--- TASK STATEMENT ---
Your answer must be an exact copy of the listing, with the images left out.

::: DATA EXCERPT :::

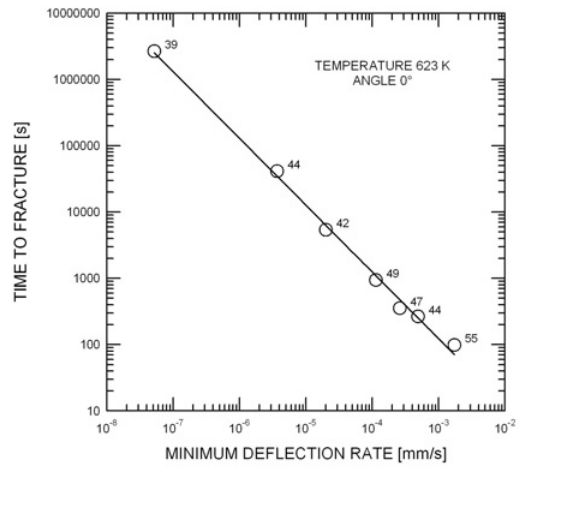
Figure 9. Dependence of time to fracture on minimum deflection rate for constant angle and different applied forces [9].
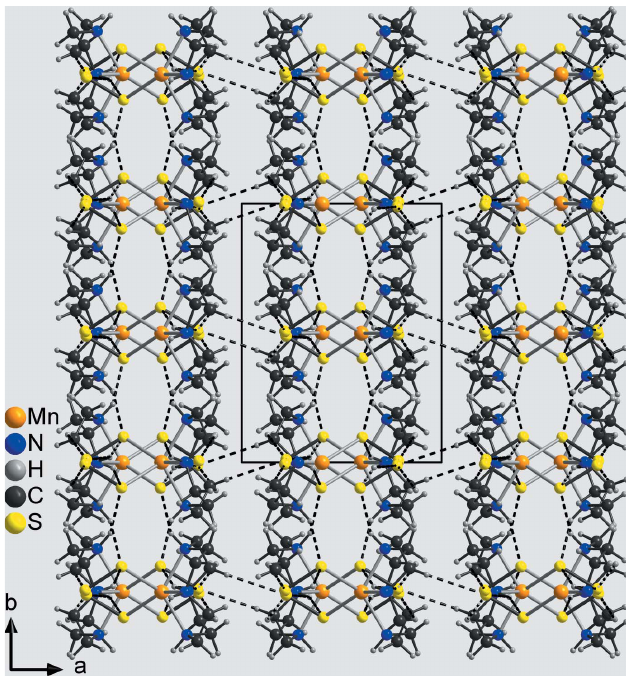
Figure 6 Crystal structure of the title compound viewed in the direction of the layers along the c axis with intermolecular N—H (cid:2)(cid:2)(cid:2) S and C—H (cid:2)(cid:2)(cid:2) S hydrogen bonds shown as dashed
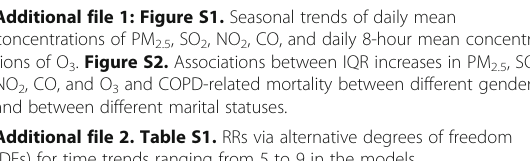
Additional file 1: Figure S1. Seasonal trends of daily mean concentrations of PM 2.5 , SO 2 , NO 2 , CO, and daily 8-hour mean concentra- tions of O 3 . Figure S2. Associations between IQR increases in PM 2.5 , SO 2 , NO 2 , CO, and O 3 and COPD-related mortality between different genders, and between different marital statuses. Additional file 2. Table S1. RRs via alternative degrees of freedom (DFs) for time trends ranging from 5 to 9 in the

:::

--- TASK SOLUTION ---
Figure 9. Dependence of time to fracture on minimum deflection rate for constant angle and different applied forces [9].
Figure 6 Crystal structure of the title compound viewed in the direction of the layers along the c axis with intermolecular N—H (cid:2)(cid:2)(cid:2) S and C—H (cid:2)(cid:2)(cid:2) S hydrogen bonds shown as dashed
Additional file 1: Figure S1. Seasonal trends of daily mean concentrations of PM 2.5 , SO 2 , NO 2 , CO, and daily 8-hour mean concentra- tions of O 3 . Figure S2. Associations between IQR increases in PM 2.5 , SO 2 , NO 2 , CO, and O 3 and COPD-related mortality between different genders, and between different marital statuses. Additional file 2. Table S1. RRs via alternative degrees of freedom (DFs) for time trends ranging from 5 to 9 in the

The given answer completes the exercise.